La imagen que vuelve

jacobs_ladder-1Por Antonio López Ortega

Me gustaría recuperar, aunque sea por breves instantes, algunas escenas o imágenes de una película olvidada: me refiero a Jacob’s Ladder (1990) de Adrian Lyne. El británico Lyne es un caso de cineasta bastante convencional, preferido de los grandes estudios hollywoodenses, que sabe cruzar destreza técnica con fuertes aderezos comerciales. No es un autor al que se le recuerde de manera especial (apenas una nominación al Oscar como mejor director por Fatal Attraction), pero el gran público o generaciones varias han estado marcadas por sus películas. Flashdance (1983), por ejemplo, puso a toda la juventud a bailar al calor de los colegiales que se formaban en artes escénicas en un estudio neoyorquino; 9½ Weeks provocó un striptease de Kim Bassinger con sólo un sombrero en la cabeza; Fatal Attraction (1987), con la memorable actuación de Glenn Close, nos recordó que las relaciones extramaritales pueden ser la puerta del infierno; Indecent Proposal (1993) logró que Robert Redford pasara una noche con Demi Moore previo abono de un millón de dólares; y más recientemente en Unfaithful (2002), la belleza madura de Diane Lane no entiende por qué se arroja en tórrido romance a los brazos de un francés bohemio que termina asesinado por un esposo de corazón descosido.
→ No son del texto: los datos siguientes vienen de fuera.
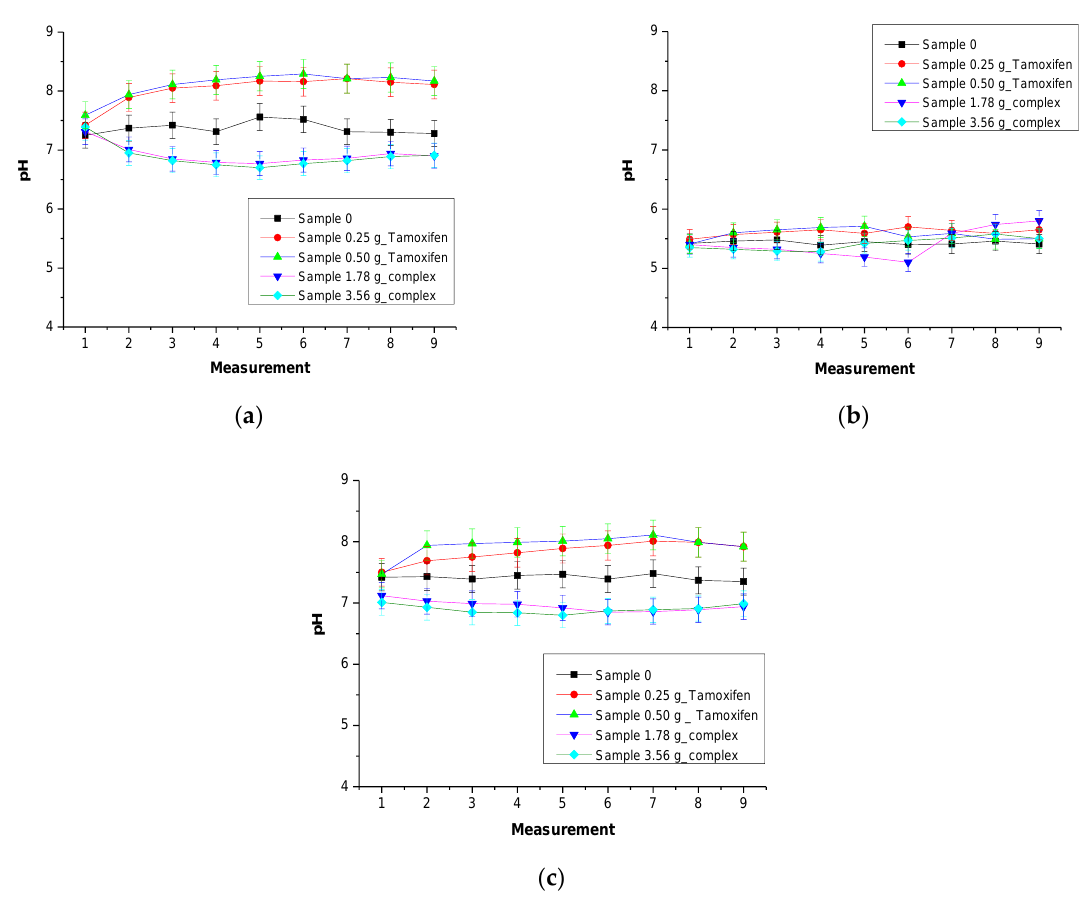
Figure 8. Results of incubation studies in distilled water ( a ), Ringer liquid ( b ) and SBF solution ( c ) (n — number of repetitions, n = 3).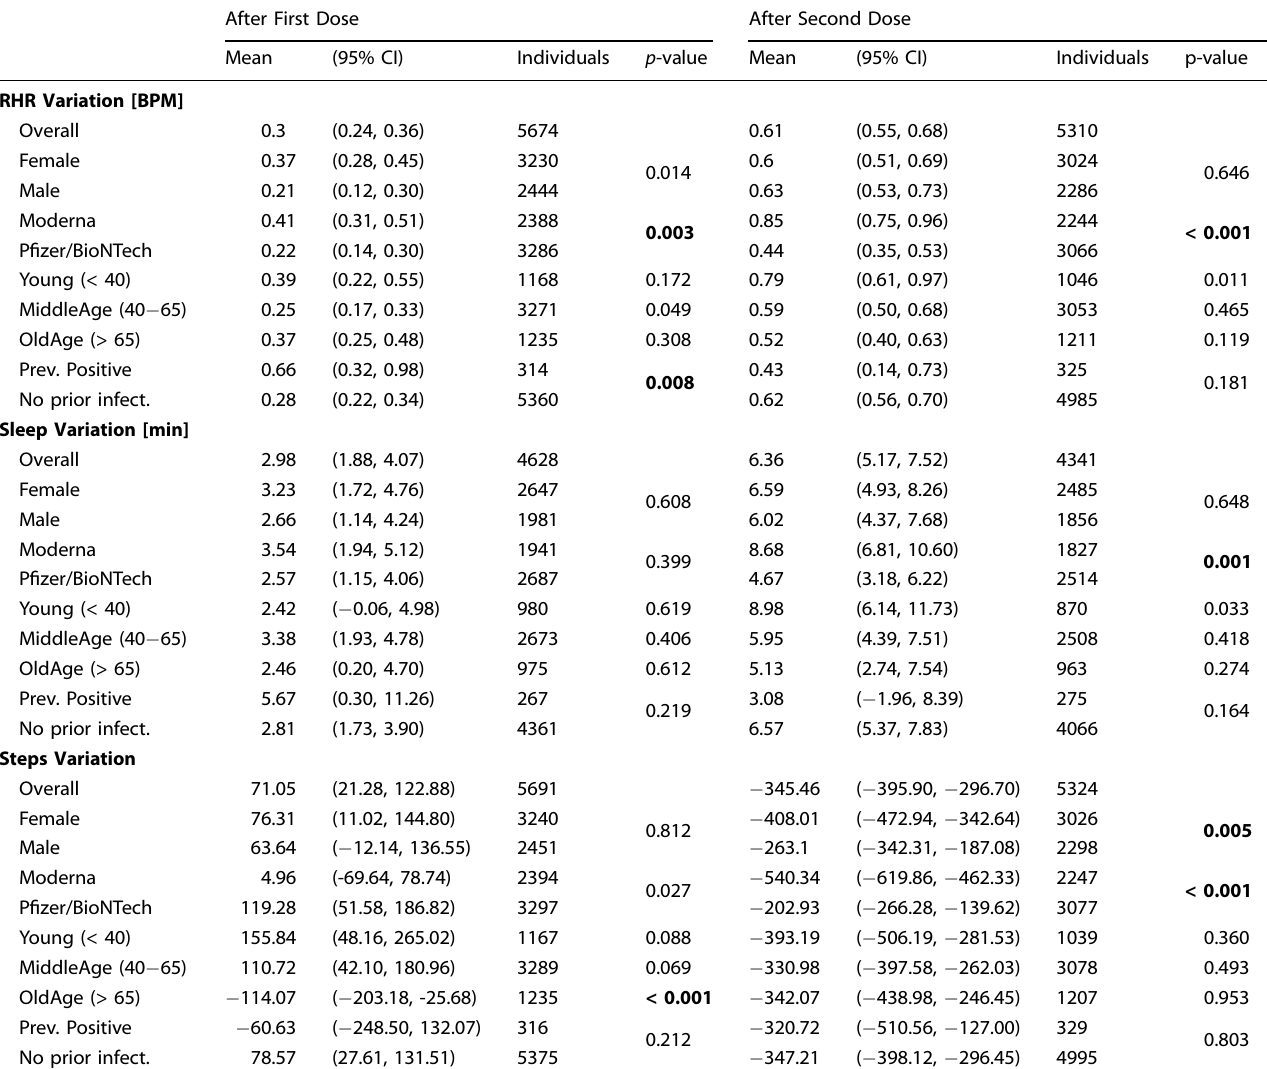
Table 1. Mean changes in RHR, sleep and activity metrics with respect to the individual baseline in the day of vaccination and the following 4 days, for fi rst and second dose. After First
Me detengo, sin embargo, no en la filmografía anterior sino precisamente en una de sus películas menos comentadas. Y es que la misma apuesta narrativa de Jacob’s Ladder quizás sea su atractivo mayor, su única razón de ser. Robándole un título reciente al novelista español Javier Cercas, Jacob’s Ladder postula la “anatomía de un instante”, esto es, el delirio o viaje mental de un soldado de Viet-Nam que es sometido como conejillo de Indias a pruebas toxicológicas que deberían llevarlo a tener mayor reciedumbre, rabia o coraje a la hora de enfrentar a sus enemigos. Las pruebas en torno a la alucinante droga, precisamente llamada ladder (escalera), resultan un verdadero fiasco y provocan que los compañeros de Jacob, miembros del mismo pelotón, se entrematen sin piedad. Las imágenes del inicio son las mismas del final: Jacob herido de muerte en una camilla, atendido en una carpa médica improvisada, con los enfermeros que golpean su pecho para revivirlo. La película es en verdad los cinco, diez o quince minutos que la mente de Jacob tiene para divagar a sus anchas, para recuperar algo de libertad o para fundir pasado y futuro en un solo discurso visual de carácter aluvional. Las pistas de la narración no las tiene nadie, y menos el espectador, que divaga junto a Jacob creyendo que su vida recuperada es tal y no la pesadilla de un moribundo. Siguiendo la técnica de Julio Cortázar en el relato “La noche boca arriba”, el final se revela en las últimas cuatro líneas o en las últimas cuatro escenas: Jacob está muriendo y su mente se aferra a la vida como quien ata imágenes disfuncionales.

Mención especial merece -y cuidado si todo el efecto de la película se le debe enteramente- la actuación del gran Tim Robbins, quien interpreta a ese ser cansado, sin origen, que cree recuperar su vida post-bélica en medio de oficios y relaciones menores. Ese pasajero de metro, ese cartero predecible, ese ser inexpresivo que se enamora de una latina también residual, permiten intuir que el futuro conquistado por la mente no existe y que lo que el moribundo proyecta como espacio vital es una excrecencia de la muerte. Sorprenden las imágenes en que los efectos de la droga, claramente alucinógenos, convierten a los pasajeros de un vagón de metro en monstruos vibrantes o criaturas infernales. La quietud no será nunca tal, ya se ha dicho, ni siquiera en esa escena postrera en la que Jacob cree recuperar a su hijo muerto, brillo solar que lo espera en el piso superior de una casa al que sólo se llega, curiosamente, por una escalera. Pero no hay ascenso en esta narración de destrucción humana sino descenso a los infiernos. La alocada mente, en verdad, sólo fabrica tiempo, sólo ensaya la creación de sentido, sólo trata de forjar vida en donde todo es condena y epitafio. La ansiada escalera de Jacob no lleva a ninguna parte.